Add support for multiple wasm QueryPlanner objects #226

jaredly · 2020-10-12T21:41:08Z

Fixes #210

I considered using a HashMap, but it's a little more complicated, and I'm assuming we won't have people creating many hundreds of query plans 🙃 if that's a use case we want to support, we could move to HashMaps.

One nice thing about passing around an index instead of a pointer is that it's much more robust :) rust doesn't really make guarantees about raw pointers remaining valid in the presence of allocations.

cc @Enrico2 looks like you did the first impl of this stuff?

Fixes apollographql#210 I considered using a HashMap, but it's a little more complicated, and I'm assuming we won't have people creating many hundreds of query plans 🙃 if that's a use case we want to support, we could move to HashMaps.

apollo-cla · 2020-10-12T21:41:10Z

@jaredly: Thank you for submitting a pull request! Before we can merge it, you'll need to sign the Apollo Contributor License Agreement here: https://contribute.apollographql.com/

jaredly · 2020-10-12T21:43:35Z

here's the test failure 🙃

Enrico2 · 2020-10-13T18:50:05Z

query-planner-wasm/src/lib.rs

+/// Most applications will have a single query planner that they use
+/// for the duration of the app's lifetime, but if you are working


This sentence is a bit misleading; One of the ways in which Apollo Gateway can run is by polling for downstream schema changes, composing a new federated schema (csdl) and updating the runtime schema on the fly.

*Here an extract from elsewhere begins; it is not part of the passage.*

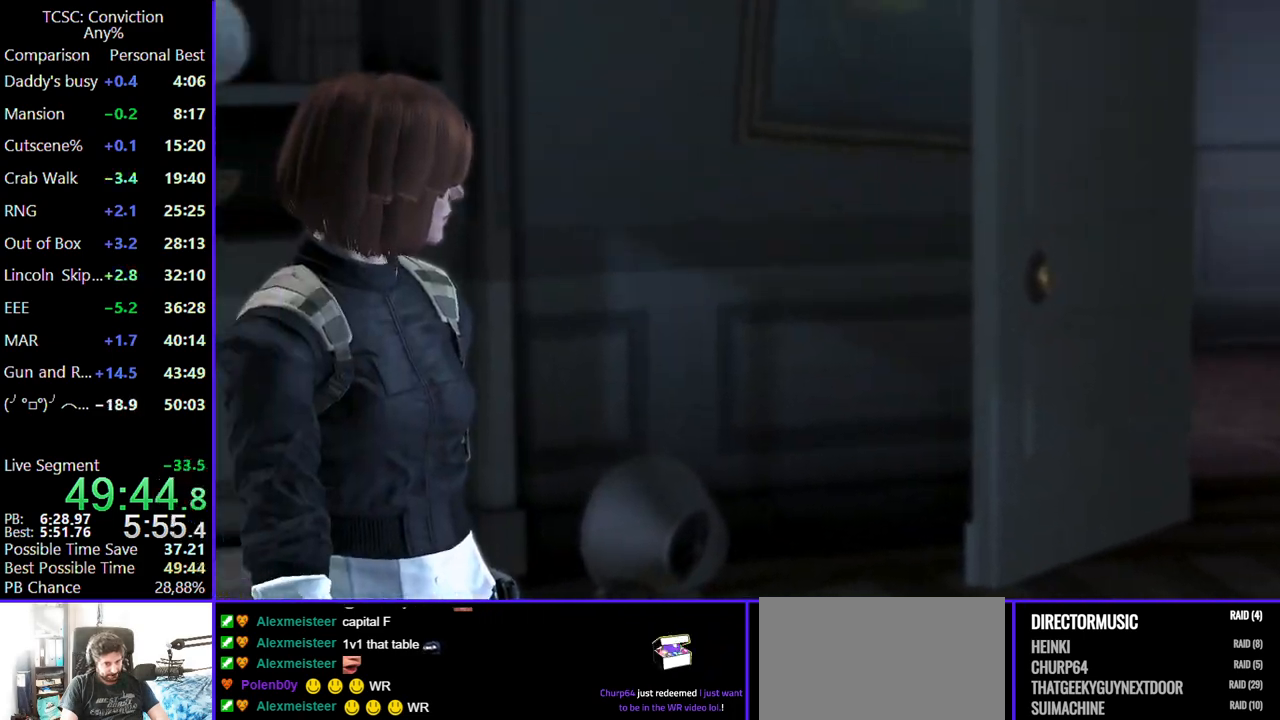
{"keys": [], "mouse": ["left"], "events": [[17, "mouse_left", "up"], [117, "mouse_left", "down"], [200, "mouse_left", "up"], [300, "mouse_left", "down"], [384, "mouse_left", "up"], [500, "mouse_left", "down"]]}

That fact brings to question if this is the right solution, because some people do in fact create a lot of new schemas during the runtime of the server by design.
I like that you've added the function to drop a planner, if we want to go with this approach, we'd have to make sure and drop the old planner whenever a schema updates (i.e. identify schema changes vs. additions).

At the root of the problem though, is that there is one global wasm module loaded, but there can be multiple ApolloGateway instances. We might want to solve this at the root of the problem, if it's possible, rather than adapting the global model to a local one.

Let me stew on this for a bit.

Generally though, the use of an index is indeed better than a pointer!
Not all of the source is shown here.